ARDBRACCAN HOUSE, Nov. 1811.

Nothing worthy of note occurred on our journey to Pakenham Hall, where we found to our surprise dear Lady Longford and Lord Longford, who had come an hour before on one of his flying visits, and a whole tribe of merry laughing children, Stewarts and Hamiltons. Lady Longford showed us a picture of Lady Wellington and her children; they are beautiful, and she says very like—Lady Wellington is not like: it is absurd to attempt to draw Lady Wellington's face; she has no face, it is all countenance. My father and Lady Elizabeth played at cribbage, and I was looking on: they counted so quickly fifteen two, fifteen four, that I was never able to keep up with them, and made a sorry figure. Worse again at some genealogies and intermarriages, which Lady Elizabeth undertook to explain to me, till at last she threw her arms flat down on each side in indignant despair, and exclaimed, "Well! you are the stupidest creature alive!"

When Lord Longford came in I escaped from cribbage and heard many entertaining things: one was of his meeting a man in the mail coach, who looked as if he was gouty, and seemed as if he could not stir without great difficulty, and never without the assistance of a companion, who never moved an inch from him. At last Lord Longford discovered that this gentleman's gouty overalls covered fetters; that he was a malefactor in irons, and his companion a Bow Street officer, who treated his prisoner with the greatest politeness. "Give me leave, sir—excuse me—one on your arm and one on mine, and then we are sure we can't leave one another."

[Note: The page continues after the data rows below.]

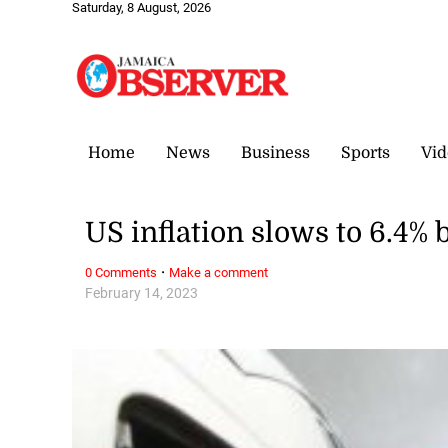
Saturday, 8 August, 2026
Home
News
Business
Sports
Vid
US inflation slows to 6.4%
·
0 Comments
Make a comment
February 14, 2023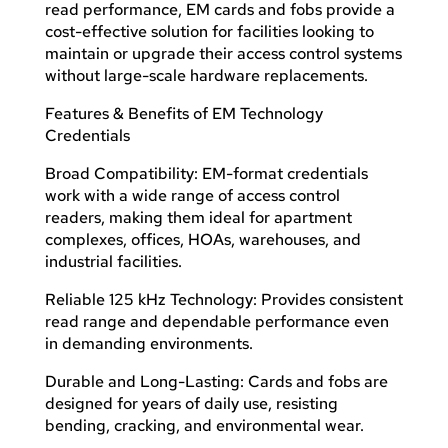
read performance, EM cards and fobs provide a
cost-effective solution for facilities looking to
maintain or upgrade their access control systems
without large-scale hardware replacements.
Features & Benefits of EM Technology
Credentials
Broad Compatibility: EM-format credentials
work with a wide range of access control
readers, making them ideal for apartment
complexes, offices, HOAs, warehouses, and
industrial facilities.
Reliable 125 kHz Technology: Provides consistent
read range and dependable performance even
in demanding environments.
Durable and Long-Lasting: Cards and fobs are
designed for years of daily use, resisting
bending, cracking, and environmental wear.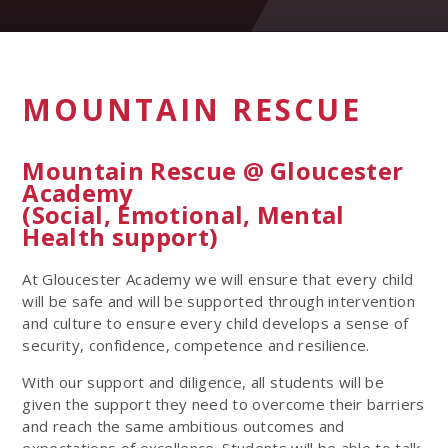
MOUNTAIN RESCUE
Mountain Rescue @ Gloucester
Academy
(Social, Emotional, Mental
Health support)
At Gloucester Academy we will ensure that every child
will be safe and will be supported through intervention
and culture to ensure every child develops a sense of
security, confidence, competence and resilience.
With our support and diligence, all students will be
given the support they need to overcome their barriers
and reach the same ambitious outcomes and
expectations of excellence. Students will be able to talk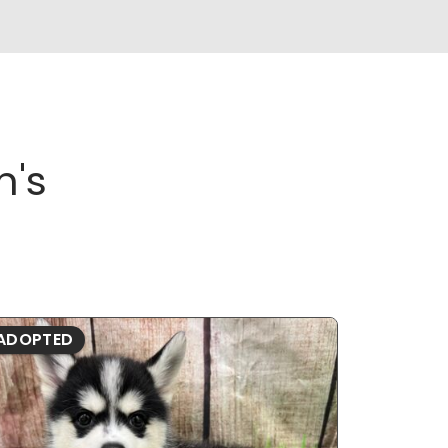
n's
ADOPTED
ADOPTE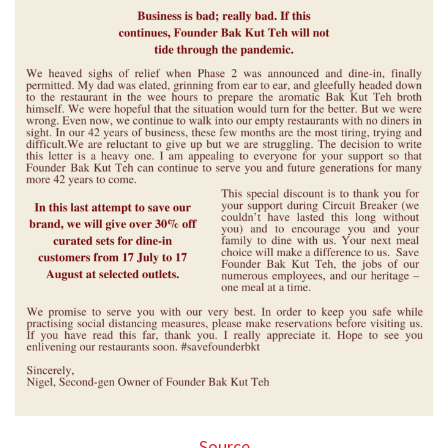
Source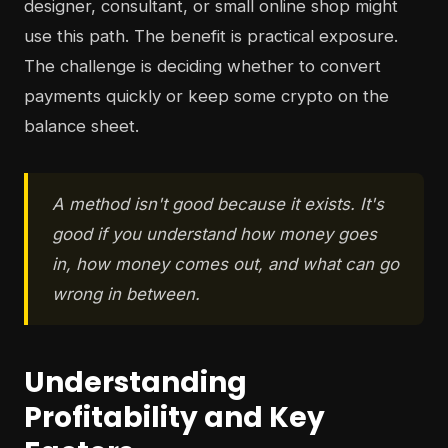
designer, consultant, or small online shop might
use this path. The benefit is practical exposure.
The challenge is deciding whether to convert
payments quickly or keep some crypto on the
balance sheet.
A method isn't good because it exists. It's
good if you understand how money goes
in, how money comes out, and what can go
wrong in between.
Understanding
Profitability and Key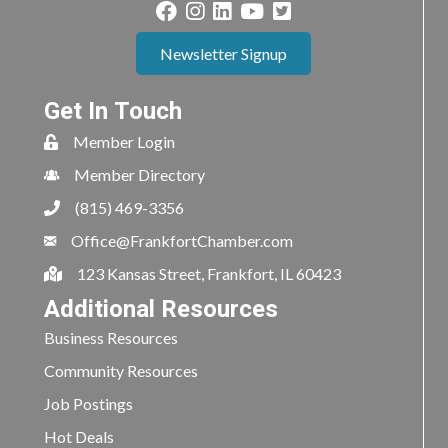
Newsletter Signup
Get In Touch
Member Login
Member Directory
(815) 469-3356
Office@FrankfortChamber.com
123 Kansas Street, Frankfort, IL 60423
Additional Resources
Business Resources
Community Resources
Job Postings
Hot Deals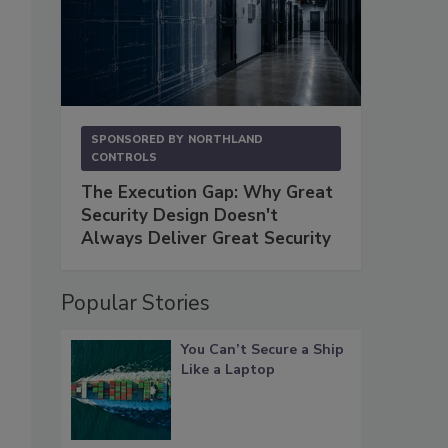
SPONSORED BY
NORTHLAND
CONTROLS
The Execution Gap: Why Great
Security Design Doesn't
Always Deliver Great Security
Popular Stories
You Can’t Secure a Ship
Like a Laptop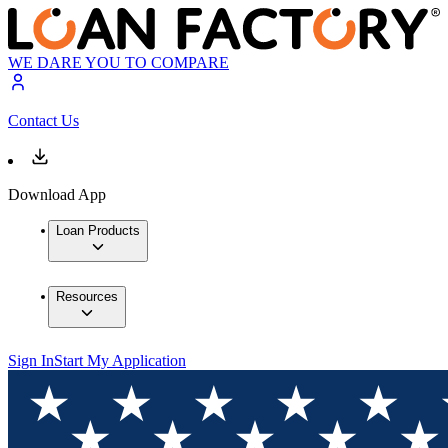
WE DARE YOU TO COMPARE
Contact Us
Download App
Loan Products
Resources
Sign In
Start My Application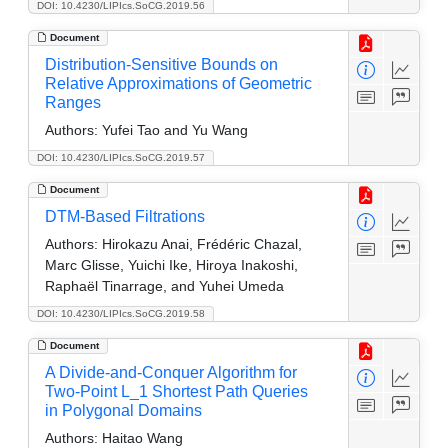
DOI: 10.4230/LIPIcs.SoCG.2019.56
Document
Distribution-Sensitive Bounds on
Relative Approximations of Geometric
Ranges
Authors:
Yufei Tao and Yu Wang
DOI: 10.4230/LIPIcs.SoCG.2019.57
Document
DTM-Based Filtrations
Authors:
Hirokazu Anai, Frédéric Chazal,
Marc Glisse, Yuichi Ike, Hiroya Inakoshi,
Raphaël Tinarrage, and Yuhei Umeda
DOI: 10.4230/LIPIcs.SoCG.2019.58
Document
A Divide-and-Conquer Algorithm for
Two-Point L_1 Shortest Path Queries
in Polygonal Domains
Authors:
Haitao Wang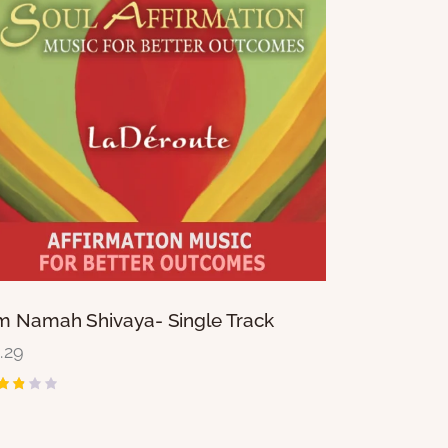
 Namah Shivaya- Single Track
1.29
ted
80
t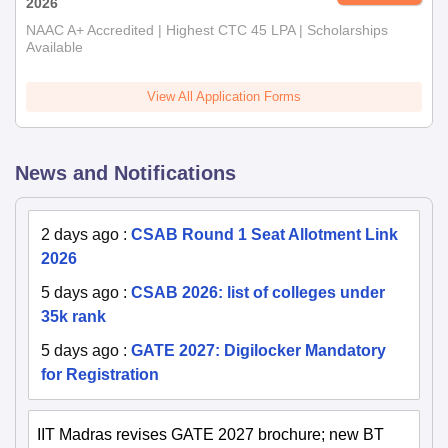
2026
NAAC A+ Accredited | Highest CTC 45 LPA | Scholarships
Available
View All Application Forms
News and Notifications
2 days ago
:
CSAB Round 1 Seat Allotment Link
2026
5 days ago
:
CSAB 2026: list of colleges under
35k rank
5 days ago
:
GATE 2027: Digilocker Mandatory
for Registration
IIT Madras revises GATE 2027 brochure; new BT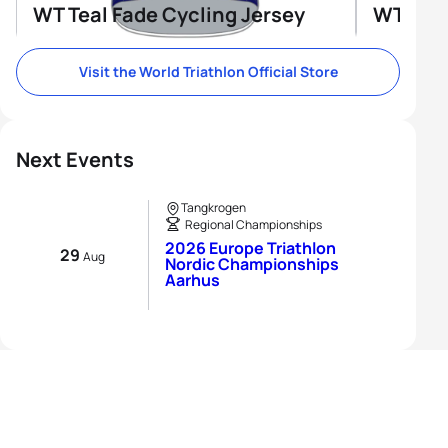
WT Teal Fade Cycling Jersey
WT Tri-
Visit the World Triathlon Official Store
Next Events
Tangkrogen
Regional Championships
2026 Europe Triathlon
29
Aug
Nordic Championships
Aarhus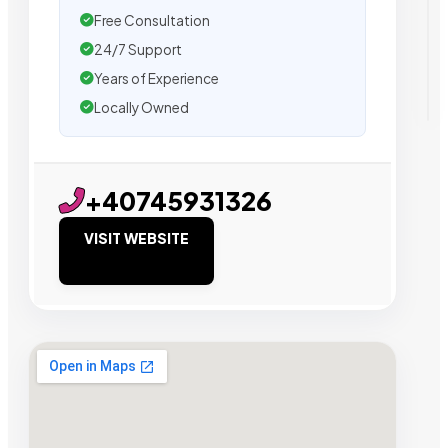
Free Consultation
24/7 Support
Years of Experience
Locally Owned
+40745931326
VISIT WEBSITE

A worse travelling companion this than the bear, whom Lord Longford found one morning in the coach when day dawned, opposite to him—the gentleman in the fur cloak, as he had all night supposed him to be! *** A second series of Tales of Fashionable Life appeared in 1812. Of these "The Absentee" was a masterpiece, and contains one scene which Macaulay declared to be the best thing written of its kind since the opening of the twenty-second book of the Odyssey. Yet Mrs. Edgeworth tells that the greater part of "The Absentee" was "written under the torture of the toothache; it was only by keeping her mouth full of some strong lotion that Maria could allay the pain, and yet, though in this state of suffering, she never wrote with more spirit and rapidity." Mr. Edgeworth advised the conclusion to be a Letter from Larry, the postillion: he wrote one, and she wrote another; he much preferred hers, which is the admirable finale to "The Absentee."